Treasuries Rally as Global Hunt for Yield Boosts Auction Outlook
Comment of the Day

March 12 2015

Commentary by Eoin Treacy

Treasuries Rally as Global Hunt for Yield Boosts Auction Outlook

This article by Susanne Walker for Bloomberg may be of interest to subscribers. Here is a section: 

The yield gap has widened since the ECB began purchasing euro-region sovereign debt on Monday as part of a plan to stoke growth and avoid deflation.

“People are looking for higher yields, and long-dated U.S. Treasuries are looking attractive relative to their European counterparts,” said Jussi Hiljanen, head of fixed-income strategy at SEB AB in Stockholm. “We are constructive on Treasuries. The benign inflation will weaken expectations on the Fed’s rate increases.”

The Treasury bonds scheduled to be sold Thursday yielded 2.670 percent in pre-auction trading, compared with 2.56 percent at a previous sale on Feb. 12 and an auction record-low yield of 2.430 percent in January.

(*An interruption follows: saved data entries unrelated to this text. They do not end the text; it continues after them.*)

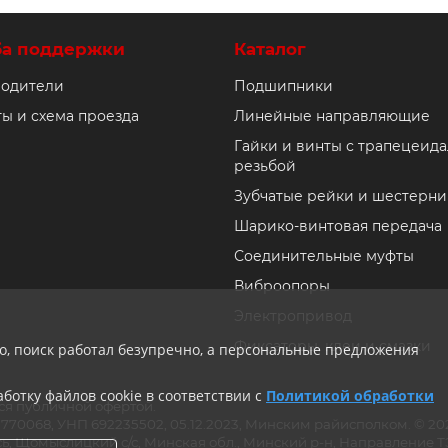
ба поддержки
Каталог
одители
Подшипники
ты и схема проезда
Линейные направляющие
Гайки и винты с трапецеид
резьбой
Зубчатые рейки и шестерни
Шарико-винтовая передача
Соединительные муфты
Виброопоры
Электропривод
Фиксаторы, клеи и смазки
ло, поиск работал безупречно, а персональные предложения
ботку файлов cookie в соответствии с
Политикой обработки
ся публичной офертой.
ии 770068, УНП 692235502, 05.12.2023, Минским райисполком. © 
ь, Щомыслицкий с/с, Минская обл., Минский р-н, Направление ТЭЦ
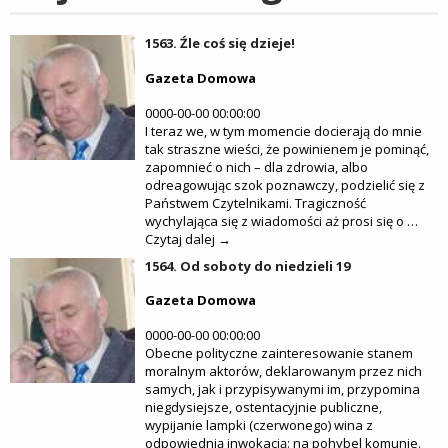
1563. Źle coś się dzieje!
Gazeta Domowa
0000-00-00 00:00:00
I teraz we, w tym momencie docierają do mnie
tak straszne wieści, że powinienem je pominąć,
zapomnieć o nich – dla zdrowia, albo
odreagowując szok poznawczy, podzielić się z
Państwem Czytelnikami. Tragiczność
wychylająca się z wiadomości aż prosi się o …
Czytaj dalej →
1564. Od soboty do niedzieli 19
Gazeta Domowa
0000-00-00 00:00:00
Obecne polityczne zainteresowanie stanem
moralnym aktorów, deklarowanym przez nich
samych, jak i przypisywanymi im, przypomina
niegdysiejsze, ostentacyjnie publiczne,
wypijanie lampki (czerwonego) wina z
odpowiednią inwokacją: na pohybel komunie.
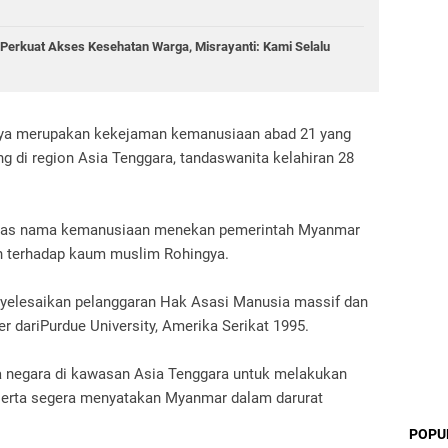
Perkuat Akses Kesehatan Warga, Misrayanti: Kami Selalu
ya merupakan kekejaman kemanusiaan abad 21 yang
 di region Asia Tenggara, tandaswanita kelahiran 28
 atas nama kemanusiaan menekan pemerintah Myanmar
n terhadap kaum muslim Rohingya.
yelesaikan pelanggaran Hak Asasi Manusia massif dan
r dariPurdue University, Amerika Serikat 1995.
 negara di kawasan Asia Tenggara untuk melakukan
erta segera menyatakan Myanmar dalam darurat
POPU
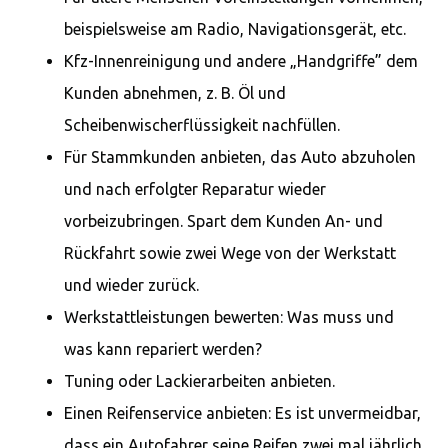
beispielsweise am Radio, Navigationsgerät, etc.
Kfz-Innenreinigung und andere „Handgriffe” dem
Kunden abnehmen, z. B. Öl und
Scheibenwischerflüssigkeit nachfüllen.
Für Stammkunden anbieten, das Auto abzuholen
und nach erfolgter Reparatur wieder
vorbeizubringen. Spart dem Kunden An- und
Rückfahrt sowie zwei Wege von der Werkstatt
und wieder zurück.
Werkstattleistungen bewerten: Was muss und
was kann repariert werden?
Tuning oder Lackierarbeiten anbieten.
Einen Reifenservice anbieten: Es ist unvermeidbar,
dass ein Autofahrer seine Reifen zwei mal jährlich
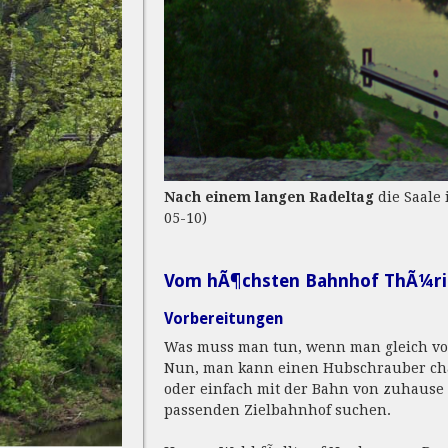
Nach einem langen Radeltag
die Saale
05-10)
Vom hÃ¶chsten Bahnhof ThÃ¼rin
Vorbereitungen
Was muss man tun, wenn man gleich vom
Nun, man kann einen Hubschrauber cha
oder einfach mit der Bahn von zuhause
passenden Zielbahnhof suchen.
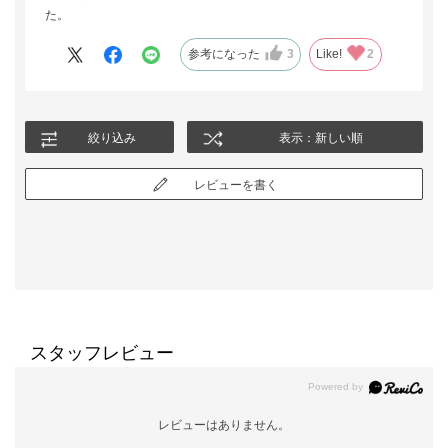
た。
参考になった
3
Like!
2
絞り込み
表示：新しい順
レビューを書く
スタッフレビュー
レビューはありません。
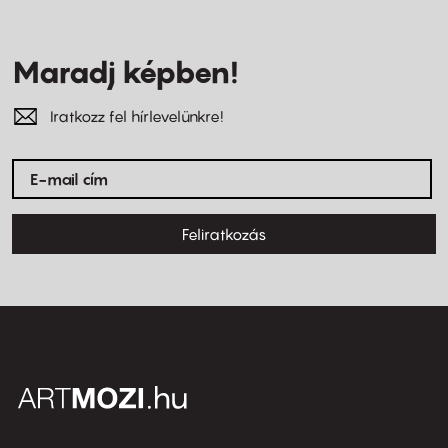
Maradj képben!
Iratkozz fel hírlevelünkre!
Feliratkozás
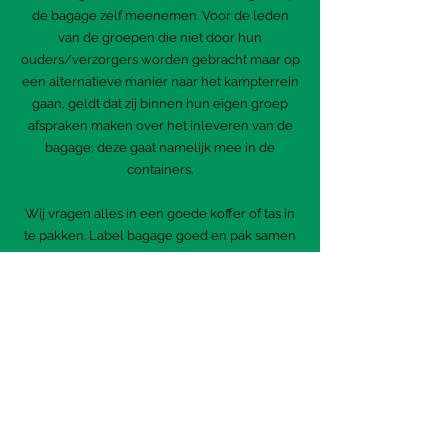
de bagage zelf meenemen. Voor de leden
van de groepen die niet door hun
ouders/verzorgers worden gebracht maar op
een alternatieve manier naar het kampterrein
gaan, geldt dat zij binnen hun eigen groep
afspraken maken over het inleveren van de
bagage; deze gaat namelijk mee in de
containers.
Wij vragen alles in een goede koffer of tas in
te pakken. Label bagage goed en pak samen
met het kind de koffer of tas in. Daarnaast
vragen we speciaal om te zorgen voor een
kwalitatief goed luchtbed, omdat er ieder jaar
weer kinderen zijn die een lek luchtbed bij
zich hebben. Minioren en maxioren mogen
géén zakgeld meenemen; oudere leden
maken in hun eigen groep afspraken over
zakgeld. Leden maken ook in hun eigen
groep afspraken over het meenemen van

?U.S. 30-year bonds have returned 1.8 percent this year, according to Bank of America Merrill Lynch indexes. They returned 29 percent last year.

Eoin Treacy's view

Yield is a precious commodity for fixed income investors presented with central banks intent on courting inflation in any way they can think of. As a result the relative attraction of Treasuries has been burnished as Eurozone yields compress. The weakness of the Euro has been an additional tailwind for Treasuries and helps to explain why prices have steadied over the last couple of days despite continued worries about the impact of the first Fed interest rate hike since 2006. 

The Vanguard Total Bond Market ETF has steadied in the region of $82 and a sustained move below last week’s low would be required to question the medium-term progression of higher reaction lows. The fund’s performance is representative of the sector. 

I clicked through a number of the bond fund categories in the Chart Library today and the underperformance of Pound denominated Euro area funds is noteworthy. The Euro’s decline has been so abrupt that a number of funds have not had time to react with the result that their NAV’s have contracted aggressively. For example the iShares Euro Covered Bond ETF has returned to test the region of the 2010 through 2012 lows. With the Euro finding at least short-term support against the Pound there is scope for some steadying in this area.